◆ Extract ◆

-=-=-=-=-

34. Further, the contention of the learned counsel for the respondent is that eviction proceedings in a special economic zone is governed by the PPEUO Act, by placing reliance on decision, Jayalakshmi v. Union of India reported in 2006 KHC 175, in which it was held that PPEUO Act while over rent control legislation.

Going through exhibit A2, as per notification No.S.O 464(E) dated 01.03.2011, it can be seen that the petitioner as a private organization who has proposed to set up a sector specific special economic zone for information technology and information technology enabled services. Also, by way of exhibit A3, a letter of approval dated 21.04.2008 obtained by the petitioner is also produced and a perusal of which Clause vii, states that the developer shall abide by all the local laws, rules, regulations, or bylaws in that area. On perusing exhibit A5 dated 16.12.2024, which is issued by the Assistant Development Commissioner of the petitioner, it is stated that the petitioner is a private special economic zone at Block 9, Kakkanad Village, Kanayannur Taluk, Ernakulam district, Kerala. Thus, by relying on exhibits A6 and A7, the learned Counsel for the petitioner argues that it was since the petitioner is a private special economic zone, the government of India is demanding for making payments as stated therein. So, a combined reading of above exhibits shows that the tenanted premises is a private special economic zone. Since the tenanted premises is in a private special economic zone, Article 297 of the Constitution of India is also inapplicable in this case. Accordingly, the contention that the provisions of CSEZ Allotment Manual, which applied to government controlled multi sector SEZs, is applicable to Cochin Special Economic Zone are also IGH inapplicable as the petitioner is a private SEZ.

35. As per section 2(e)(1) of PPEUO Act, 'public premises' means premises belonging to or taken on lease by or on behalf of Central Government and includes any such premises which have been placed by that Government. Further, as per section 2(e) (2) of PPEUO Act, the Central Government shall hold not be less than 51% of the paid-up share capital. But in this case, as per the GO (MS) No. 16/2024/ITD dated 05.12.2024 cited supra, it is the Government of Kerala who holds only 16% of share in the venture and the TECOM holds 84% share. Hence for that reason also, the tenanted premises cannot be termed as public premises under the PPEUO Act.

-=-=-=-=-

◆ Supplied information ◆
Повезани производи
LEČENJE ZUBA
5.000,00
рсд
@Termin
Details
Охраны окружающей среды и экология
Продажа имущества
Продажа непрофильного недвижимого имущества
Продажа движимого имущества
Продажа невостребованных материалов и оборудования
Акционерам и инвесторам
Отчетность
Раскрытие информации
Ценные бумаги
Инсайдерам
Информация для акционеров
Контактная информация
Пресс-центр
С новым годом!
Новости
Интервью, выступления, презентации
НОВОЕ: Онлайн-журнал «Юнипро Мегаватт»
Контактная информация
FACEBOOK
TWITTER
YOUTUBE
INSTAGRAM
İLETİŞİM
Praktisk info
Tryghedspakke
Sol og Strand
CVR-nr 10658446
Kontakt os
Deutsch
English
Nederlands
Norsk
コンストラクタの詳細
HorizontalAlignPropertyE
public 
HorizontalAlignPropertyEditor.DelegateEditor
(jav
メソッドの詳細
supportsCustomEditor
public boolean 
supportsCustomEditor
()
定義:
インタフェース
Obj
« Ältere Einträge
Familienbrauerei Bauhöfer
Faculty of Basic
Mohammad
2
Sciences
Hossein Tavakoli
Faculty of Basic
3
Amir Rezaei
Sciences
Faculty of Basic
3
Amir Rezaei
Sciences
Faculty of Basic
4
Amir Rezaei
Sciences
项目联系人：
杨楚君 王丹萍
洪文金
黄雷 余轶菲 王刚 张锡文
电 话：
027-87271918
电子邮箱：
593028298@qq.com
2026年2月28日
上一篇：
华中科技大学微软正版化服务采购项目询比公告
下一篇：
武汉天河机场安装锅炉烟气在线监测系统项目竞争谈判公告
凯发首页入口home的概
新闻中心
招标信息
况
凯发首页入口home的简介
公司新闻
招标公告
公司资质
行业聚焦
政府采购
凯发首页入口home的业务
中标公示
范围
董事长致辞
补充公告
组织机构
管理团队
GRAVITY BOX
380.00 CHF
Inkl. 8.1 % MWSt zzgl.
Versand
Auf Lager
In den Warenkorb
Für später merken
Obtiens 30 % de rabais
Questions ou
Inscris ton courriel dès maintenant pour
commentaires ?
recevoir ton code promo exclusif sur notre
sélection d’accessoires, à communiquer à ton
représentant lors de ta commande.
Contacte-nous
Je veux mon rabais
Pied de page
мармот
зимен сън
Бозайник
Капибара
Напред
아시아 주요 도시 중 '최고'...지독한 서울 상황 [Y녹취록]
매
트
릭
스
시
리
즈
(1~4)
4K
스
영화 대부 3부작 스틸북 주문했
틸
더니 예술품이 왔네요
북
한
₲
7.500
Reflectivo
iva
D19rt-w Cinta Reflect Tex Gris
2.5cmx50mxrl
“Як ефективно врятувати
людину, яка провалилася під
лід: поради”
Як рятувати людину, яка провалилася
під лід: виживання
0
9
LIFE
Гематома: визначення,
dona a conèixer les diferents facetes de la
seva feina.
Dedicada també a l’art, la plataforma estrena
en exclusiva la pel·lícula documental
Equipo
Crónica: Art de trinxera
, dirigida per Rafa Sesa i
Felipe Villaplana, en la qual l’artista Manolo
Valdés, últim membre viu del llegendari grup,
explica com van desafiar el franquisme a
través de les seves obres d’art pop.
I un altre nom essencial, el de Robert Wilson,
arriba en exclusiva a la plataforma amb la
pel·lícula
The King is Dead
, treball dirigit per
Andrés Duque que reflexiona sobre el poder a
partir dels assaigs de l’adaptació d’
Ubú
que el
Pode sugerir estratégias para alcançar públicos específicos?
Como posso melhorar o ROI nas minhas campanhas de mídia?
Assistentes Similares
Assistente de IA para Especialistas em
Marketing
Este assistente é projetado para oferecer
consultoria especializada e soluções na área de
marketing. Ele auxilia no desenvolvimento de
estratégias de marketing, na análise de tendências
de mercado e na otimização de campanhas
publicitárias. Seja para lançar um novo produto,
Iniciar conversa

-=-=-=-=-

◆ Problems and tasks ◆
- a) In the judgment, what percentage of the share in the venture does the Government of Kerala hold?
- b) Pick up the judgment after its last sentence and continue it.
The entries are separate material from the judgment.

◆ Exercise responses ◆
- a) 16%

- b)
36. In the decision relied on by the petitioner in Atma Ram Properties (P) Ltd. v. Allahabad Bank, (2004) 76 DRJ 412, the Supreme Court held that the Public Premises Act is specifically designed to facilitate the eviction of unauthorized occupants from government-owned or controlled properties, and does not apply to disputes between landlords and tenants involving private property. Interpreting the statute through the Rule of Literal Construction, it is clear that the Act pertains only to public premises. Private tenancy issues, on the other hand, are governed by the KBLR Act. It would appear that both the scope and object of these acts are quite different from each other with the KBLR act, having wider application than PPEUO Act. Accordingly, the application of the PPEUO Act in the present matter is without legal foundation.

37. Further in M/s. Jain Ink Manufacturing Company v. Life Insurance Corporation of India and Another reported in 1980 COURT (4) SCC 435, the Hon'ble Supreme Court held that, "So far as the Premises Act is concerned it operates in a very limited field in that it applies only to a limited nature of premises belonging only to particular sets of individuals, a particular set of juristic persons like companies, corporations or the Central Government. Thus, the Premises Act has a very limited application. Secondly, the object of the Premises Act is to provide for eviction of unauthorised occupants from public premises by a summary procedure so that the premises may be available to the authorities mentioned in the Premises Act which constitute a class by themselves." It was further held that, "Thus, it would appear that both the scope and the object of the Premises Act is quite different from that of the Rent Act. The Rent Act is of much wider application than the Premises Act inasmuch as it applies to all private premises which do not fall within the limited exceptions indicated in S.2 of the Premises Act. The object of the Rent Act is to afford special protection to all the tenants or private landlords or landlords who are neither a Corporation nor Government or Corporate Bodies." Thus it can be seen that the KBLR Act is of much wider application than the PPEUO Act inasmuch as it applies to all private premises.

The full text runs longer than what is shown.